Patricia Palinkas

No. 3
- Position: Holder

Personal information
- Born: 1943 Chicago, Illinois, U.S.
- Died: 21 June 2025 (aged 81–82)
- Listed height: 5 ft 8 in (1.73 m)
- Listed weight: 122–130 lb (55–59 kg)

Career information
- College: Northern Illinois University

Career history
- Orlando Panthers (1970);

= Patricia Palinkas =

American football player

Patricia Palinkas (1943–2025) was the first woman to have played American football professionally in a predominantly male league. She was a holder for her husband Stephen Palinkas for the Orlando Panthers of the minor league Atlantic Coast Football League. She was the only woman professional American football player until Katie Hnida signed with the Fort Wayne Firehawks in 2010.

==Life and career==
Palinkas was born Patric Barczi in Chicago, Illinois, to parents of Hungarian descent. Palinkas attended Northern Illinois University, but did not play football there. Upon graduating, she taught brats at U.S. military bases in Japan and Germany before meeting her eventual husband and moving to Florida with him.

At the time of Mr. and Mrs. Palinkas's signing with Orlando, the team was in severe financial straits, having lost thousands of dollars running the team on a large budget. The incoming ownership group sought a way to draw fans to the gate without the big-budget talent it had relied upon in the 1960s. The publicity that came with a female football player, and the profits that could be realized by hiring a box-office draw at league minimum salary, was likely a key factor in the duo's signing.

Palinkas's first day of play was August 15, 1970, against the Bridgeport Jets, in front of roughly twelve thousand fans. On her first play, Palinkas was attacked by Jets defenseman Wally Florence, who admittedly (and unsuccessfully) attempted to "break her neck" as punishment for what he perceived to be "making folly with a man's game." In response, Palinkas turned to her husband (who had also been roughed on the same play) and said nonchalantly, "Are you ready, honey?" She blamed the uncharacteristic behavior on being under the influence of a tranquilizer (which she normally did not use) she had taken before the game to calm her nerves. Palinkas went on to appear four more times: three consecutive successful extra-point kicks, and a field goal attempt that was blocked.
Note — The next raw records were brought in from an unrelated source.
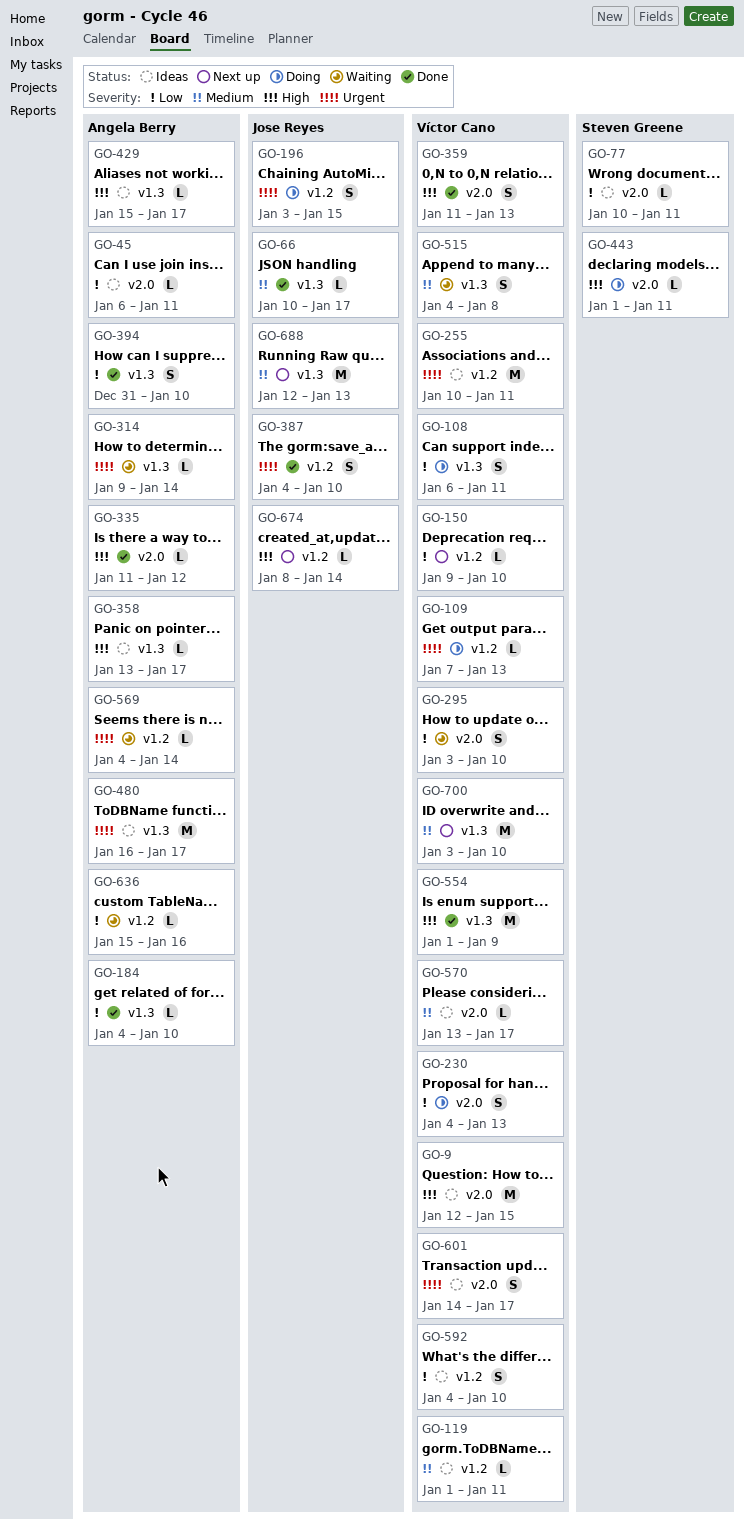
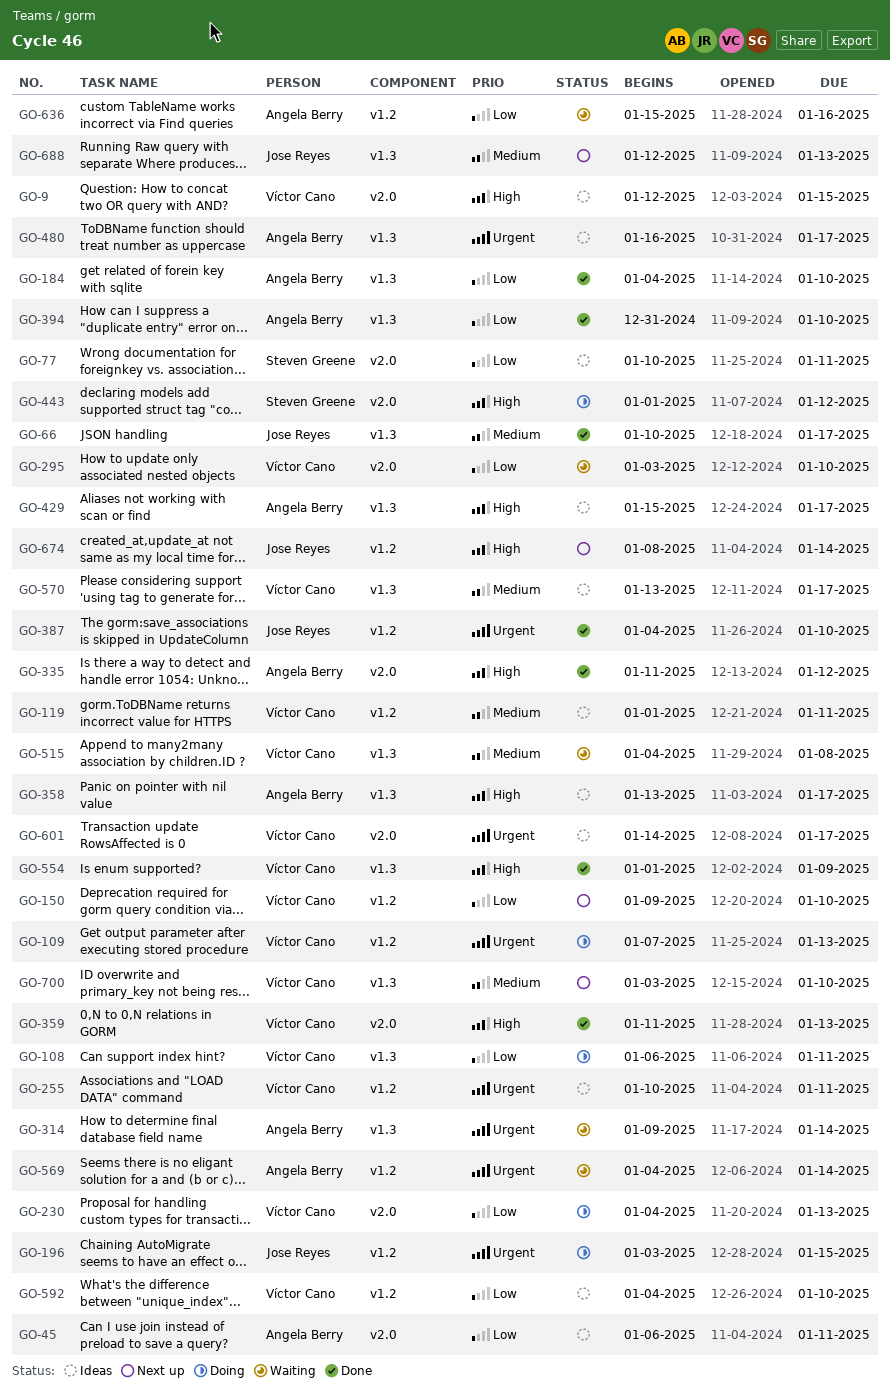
GO-443, due: Jan 11 -> Jan 12
GO-570, label: v2.0 -> v1.3

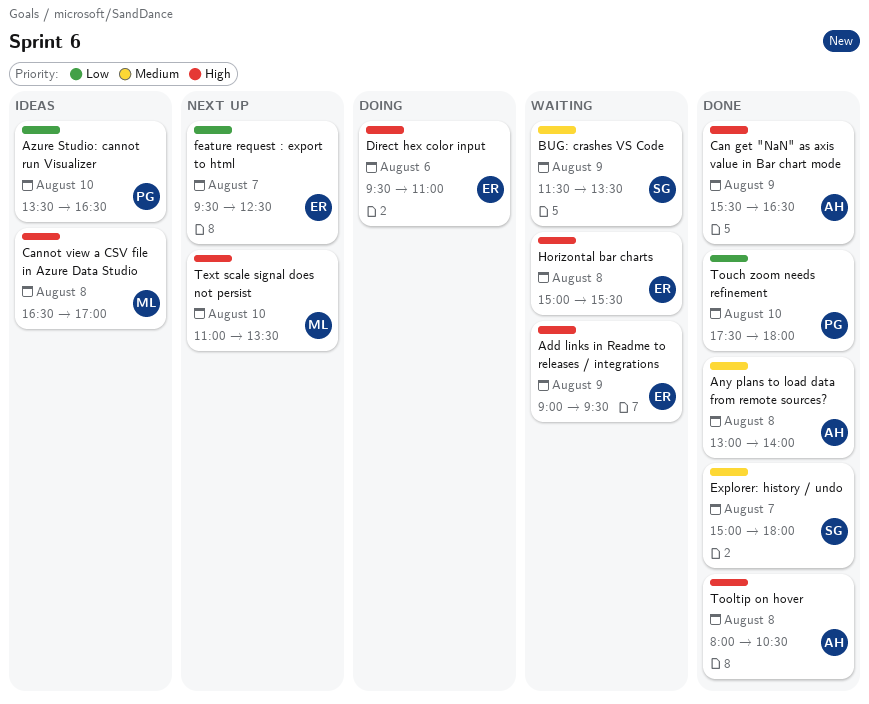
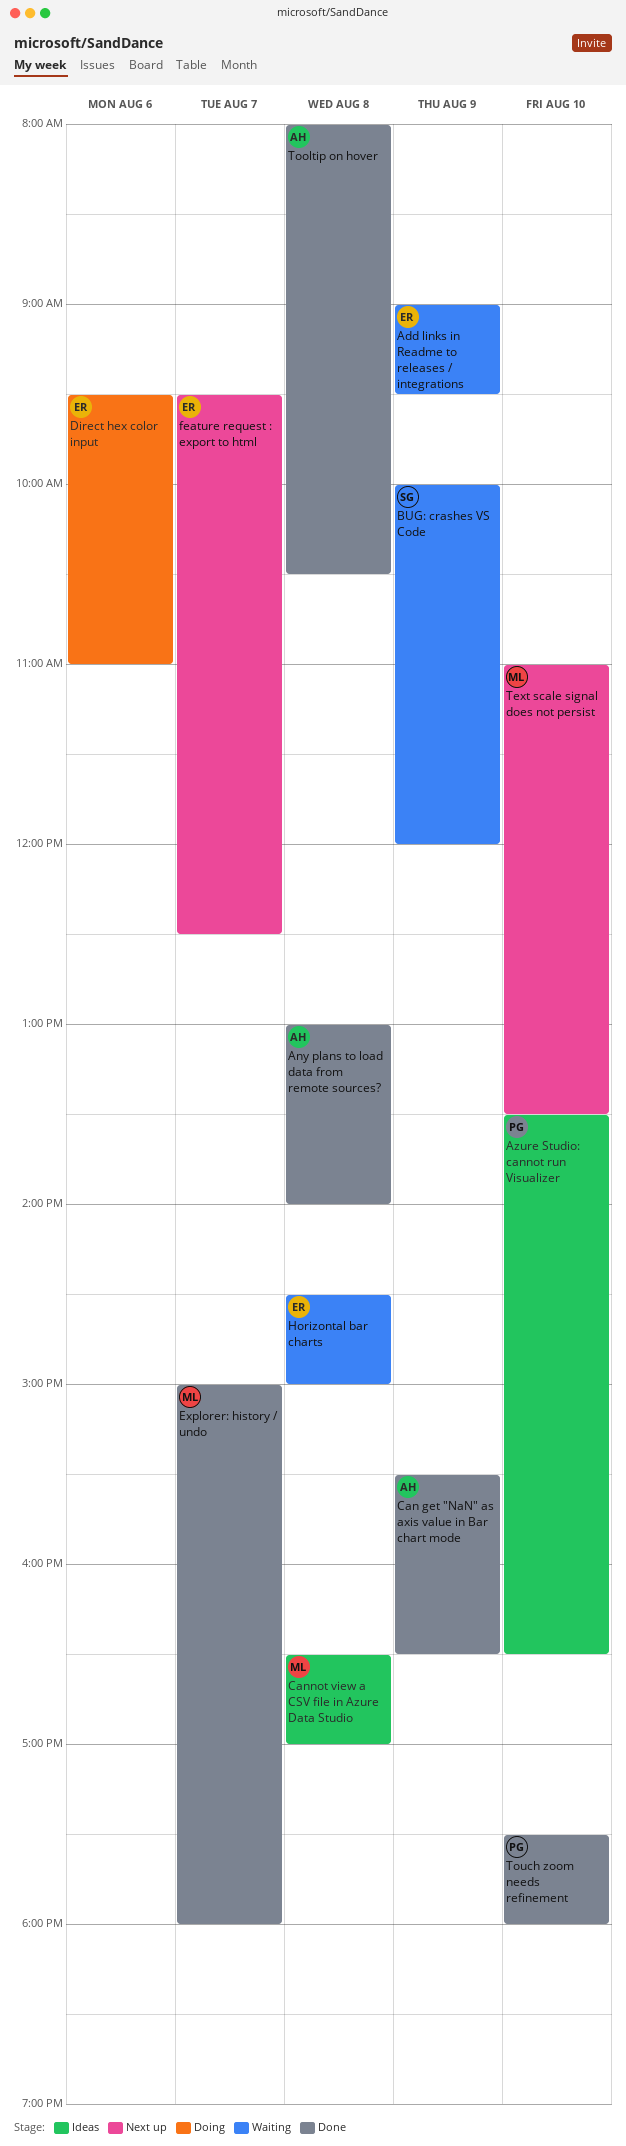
BUG: crashes VS Code, begins: 11:30 -> 10:00
BUG: crashes VS Code, ends: 13:30 -> 12:00
Explorer: history / undo, owner: SG -> ML
Horizontal bar charts, begins: 15:00 -> 14:30
Horizontal bar charts, ends: 15:30 -> 15:00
After her husband injured his leg (reducing his field goal range from 40 yards to an unacceptable 25 yards) and failed to make the preseason cut, Palinkas (after surviving a threat from ACFL Commissioner Cosmo Iacavazzi to block her contract and prevent her from playing) remained the team's holder for a new kicker, Ron Miller, mainly because she was a draw at the box office; she lost interest in playing the game soon after the decision and was suspended shortly after the start of the season.

After being placed on the Panthers' taxi squad, Palinkas left the team, in part due to the low pay; she received $25 for each of the two preseason games in which she appeared, and was planning on demanding a greater share than the standard $100 ACFL salary had she played in any regular-season games. Palinkas was one of several Panthers players who quit the team prior to the end of the season because of salary disputes, and several of her teammates complained of not being paid at all. She held an option to return to the team in 1971 (which transferred to the Roanoke Buckskins after the Panthers suspended operations) but, because of the relocation distance and other problems she experienced during her time playing football, she let it lapse.

Palinkas, after her brief stint in professional football, returned to her home in Tampa, Florida, to start a family and continue her career as a first grade teacher, a career that would span over 40 years. She remained a football fan after her playing career, supporting the establishment of the Tampa Bay Buccaneers. In 2018, she indicated plans to donate her uniform to the Pro Football Hall of Fame. She spent her last years in Clearwater, Florida, where she had been living with the family of one of her daughters after Stephen's death; she died June 21, 2025.